Actually, *I* am not trying to do anything here -- I'm the one that said computers are so big and fast now that we shouldn't whine about 4 bytes for a character....but this whole conversation started with that request...and I have sympathy .. no one likes to waste memory. After all, numpy support small numeric dtypes, too.
Do you need your in-memory format for this data to be compatible with anything in particular?
Not for this requirement -- binary interchange is another requirement.
If you're not reading or writing files in this format, then it's just a matter of storing a whole bunch of things that are already python strings in memory. Could you use an object array? Or do you have an enormous number so that you need a more compact, fixed-stride memory layout?
That's the whole point, yes. Object arrays would be a good solution to the full Unicode problem, not the "why am I wasting so much space when all my data are ascii ?
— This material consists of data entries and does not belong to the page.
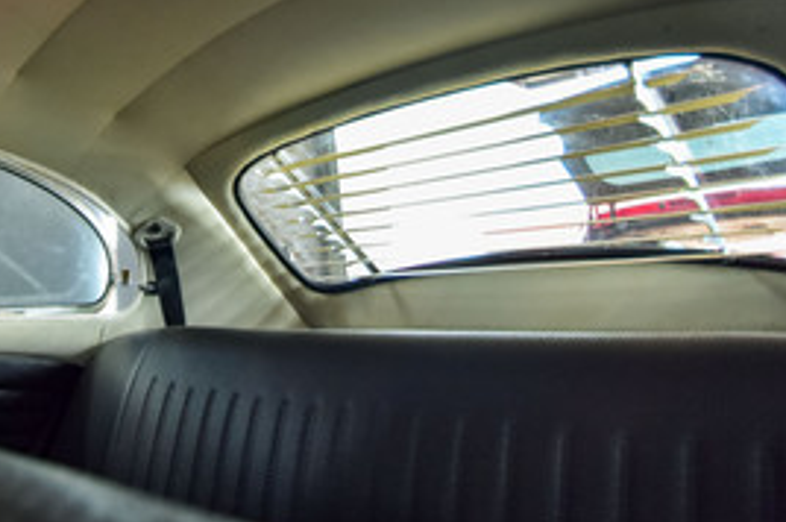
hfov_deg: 61.7
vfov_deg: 44.7
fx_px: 611
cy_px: 130
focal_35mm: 28
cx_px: 194
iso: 800
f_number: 4
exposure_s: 1/60
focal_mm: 10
Presumably you're getting byte strings (with unknown encoding.
No -- thus is for creating and using mostly ascii string data with python and numpy.
Unknown encoding bytes belong in byte arrays -- they are not text.
I DO recommend Latin-1 As a default encoding ONLY for "mostly ascii, with a few extra characters" data. With all the sloppiness over the years, there are way to many files like that.
Note: the primary use-case I have in mind is working with ascii text in numpy arrays efficiently-- folks have called for that. All I'm saying is use Latin-1 instead of ascii -- that buys you some useful extra characters.
If your question is "what should numpy's default string dtype be?", well, maybe default to object arrays;
Or UCS-4.
I think object arrays would be more problematic for npz storage, and raw "tostring" dumping. (And pickle?) not sure how important that is.
And it would be good to have something that plays well with recarrays
anyone who just has a bunch of python strings to store is unlikely to be surprised by this. Someone with more specific needs will choose a more specific - that is, not default - string data type.
Exactly.
-CHB